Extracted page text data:

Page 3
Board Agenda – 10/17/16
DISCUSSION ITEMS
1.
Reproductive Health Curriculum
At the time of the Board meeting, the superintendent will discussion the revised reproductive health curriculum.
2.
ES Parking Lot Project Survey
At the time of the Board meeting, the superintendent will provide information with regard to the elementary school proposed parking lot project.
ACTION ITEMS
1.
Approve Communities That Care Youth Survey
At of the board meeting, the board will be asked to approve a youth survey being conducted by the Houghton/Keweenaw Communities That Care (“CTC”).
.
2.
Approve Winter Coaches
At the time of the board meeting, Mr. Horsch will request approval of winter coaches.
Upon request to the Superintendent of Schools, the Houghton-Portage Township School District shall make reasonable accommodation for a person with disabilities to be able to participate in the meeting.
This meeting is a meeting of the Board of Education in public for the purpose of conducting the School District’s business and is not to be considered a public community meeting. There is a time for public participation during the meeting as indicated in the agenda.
---
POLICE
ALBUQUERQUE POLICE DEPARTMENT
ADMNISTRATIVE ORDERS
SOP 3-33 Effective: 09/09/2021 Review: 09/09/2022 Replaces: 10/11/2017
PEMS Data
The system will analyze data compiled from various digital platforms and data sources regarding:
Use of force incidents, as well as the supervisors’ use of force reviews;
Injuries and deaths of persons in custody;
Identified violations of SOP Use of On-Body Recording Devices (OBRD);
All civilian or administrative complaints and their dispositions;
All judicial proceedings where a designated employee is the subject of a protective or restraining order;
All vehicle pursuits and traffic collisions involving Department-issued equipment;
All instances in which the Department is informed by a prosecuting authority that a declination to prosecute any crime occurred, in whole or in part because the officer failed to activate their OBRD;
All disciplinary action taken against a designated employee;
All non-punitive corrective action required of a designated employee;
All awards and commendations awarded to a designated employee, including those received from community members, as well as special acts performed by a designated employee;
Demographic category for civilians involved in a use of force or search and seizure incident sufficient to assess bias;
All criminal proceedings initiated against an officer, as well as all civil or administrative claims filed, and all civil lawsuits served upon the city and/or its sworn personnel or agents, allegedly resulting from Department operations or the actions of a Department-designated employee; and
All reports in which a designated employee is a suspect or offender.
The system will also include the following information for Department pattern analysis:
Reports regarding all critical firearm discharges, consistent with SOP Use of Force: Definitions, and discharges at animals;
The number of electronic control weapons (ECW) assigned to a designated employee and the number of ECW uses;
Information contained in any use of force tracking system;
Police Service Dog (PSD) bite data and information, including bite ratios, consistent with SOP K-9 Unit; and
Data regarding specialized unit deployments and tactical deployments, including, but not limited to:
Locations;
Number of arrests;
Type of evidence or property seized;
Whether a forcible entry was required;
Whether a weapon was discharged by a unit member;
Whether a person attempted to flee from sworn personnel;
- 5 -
--
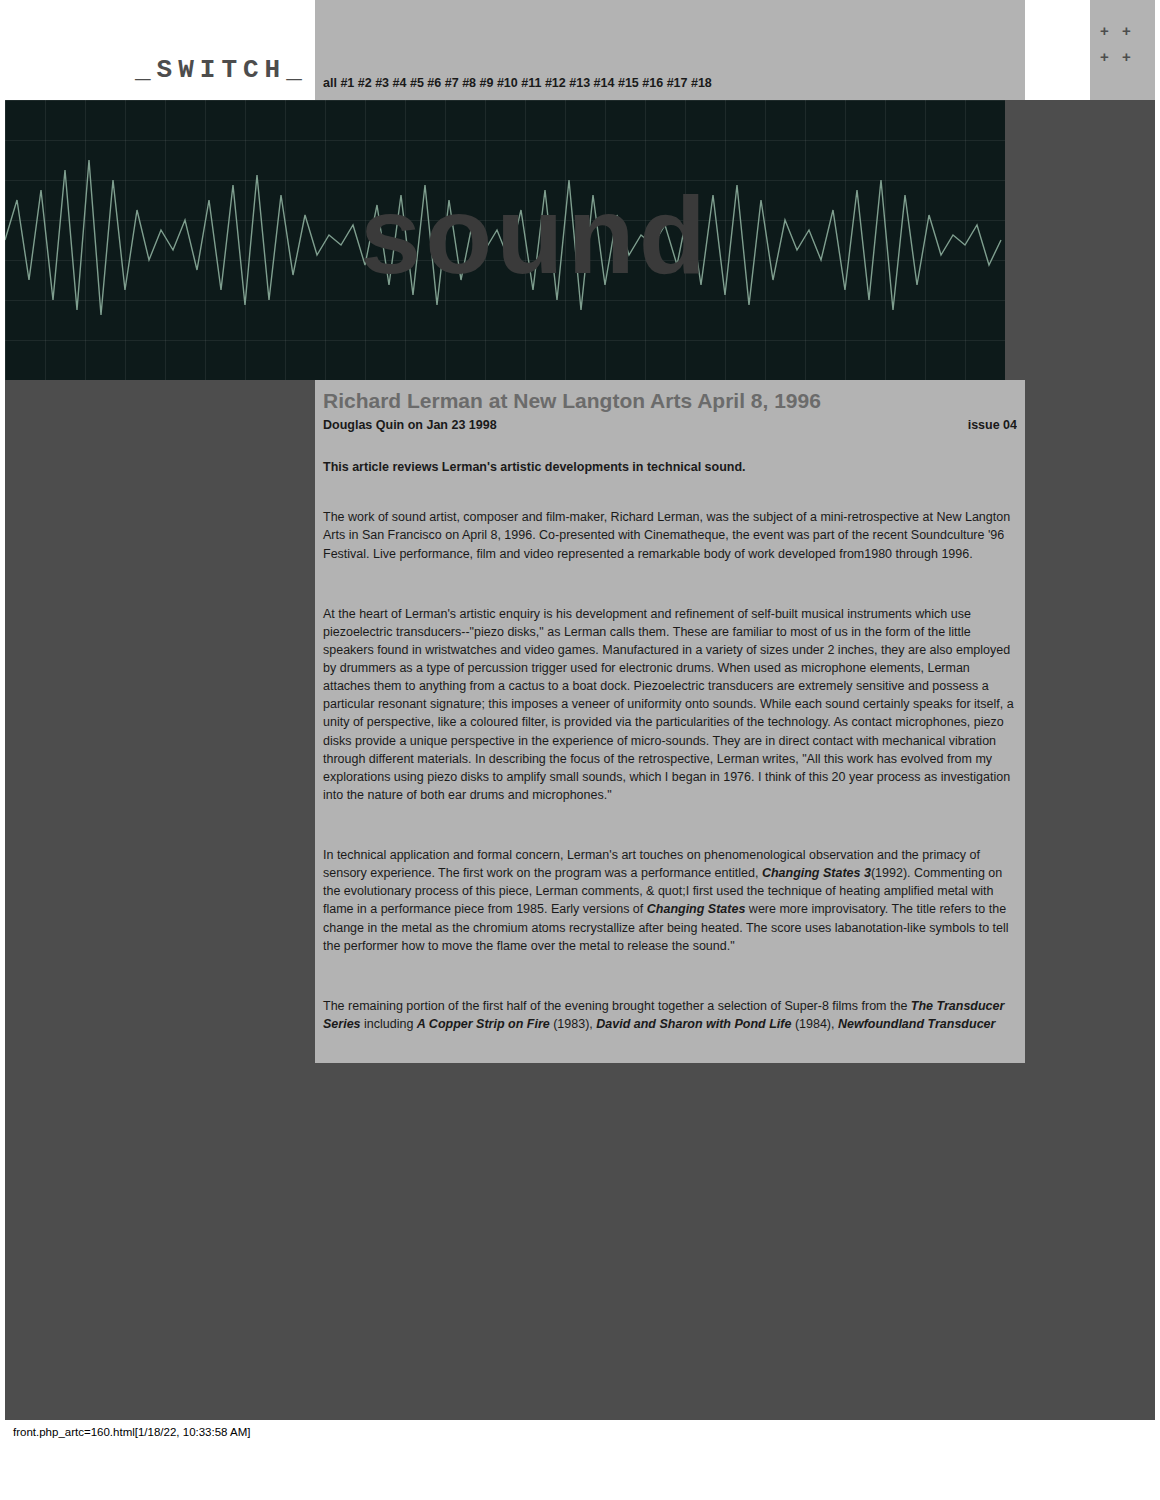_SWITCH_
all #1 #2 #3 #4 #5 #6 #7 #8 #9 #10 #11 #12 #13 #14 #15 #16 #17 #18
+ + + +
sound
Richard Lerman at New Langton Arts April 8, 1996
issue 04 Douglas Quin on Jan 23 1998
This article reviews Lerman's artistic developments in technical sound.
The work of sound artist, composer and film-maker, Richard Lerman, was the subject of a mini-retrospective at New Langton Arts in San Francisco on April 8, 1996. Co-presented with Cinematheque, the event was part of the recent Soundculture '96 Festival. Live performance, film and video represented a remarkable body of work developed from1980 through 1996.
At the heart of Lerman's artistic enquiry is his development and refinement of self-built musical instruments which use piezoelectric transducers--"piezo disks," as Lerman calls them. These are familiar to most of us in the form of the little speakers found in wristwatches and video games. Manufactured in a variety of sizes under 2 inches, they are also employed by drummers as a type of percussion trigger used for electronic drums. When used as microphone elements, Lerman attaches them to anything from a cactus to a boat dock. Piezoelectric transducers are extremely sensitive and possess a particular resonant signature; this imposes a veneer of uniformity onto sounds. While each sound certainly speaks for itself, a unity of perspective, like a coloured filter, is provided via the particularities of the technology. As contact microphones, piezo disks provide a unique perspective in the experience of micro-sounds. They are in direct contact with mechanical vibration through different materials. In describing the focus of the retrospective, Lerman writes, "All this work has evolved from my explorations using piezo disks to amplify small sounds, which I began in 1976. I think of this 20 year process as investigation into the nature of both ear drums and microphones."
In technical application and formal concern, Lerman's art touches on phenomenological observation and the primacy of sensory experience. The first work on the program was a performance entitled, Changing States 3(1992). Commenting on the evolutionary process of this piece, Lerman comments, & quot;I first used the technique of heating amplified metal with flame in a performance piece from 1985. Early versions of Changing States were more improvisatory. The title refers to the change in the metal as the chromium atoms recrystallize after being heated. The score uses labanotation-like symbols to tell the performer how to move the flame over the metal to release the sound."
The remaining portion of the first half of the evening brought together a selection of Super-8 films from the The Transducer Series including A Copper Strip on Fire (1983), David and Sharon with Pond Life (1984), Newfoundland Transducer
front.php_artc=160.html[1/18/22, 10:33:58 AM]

### Exercise description
For this data, state how many lines include the word "system", with nothing added.

### Written response
3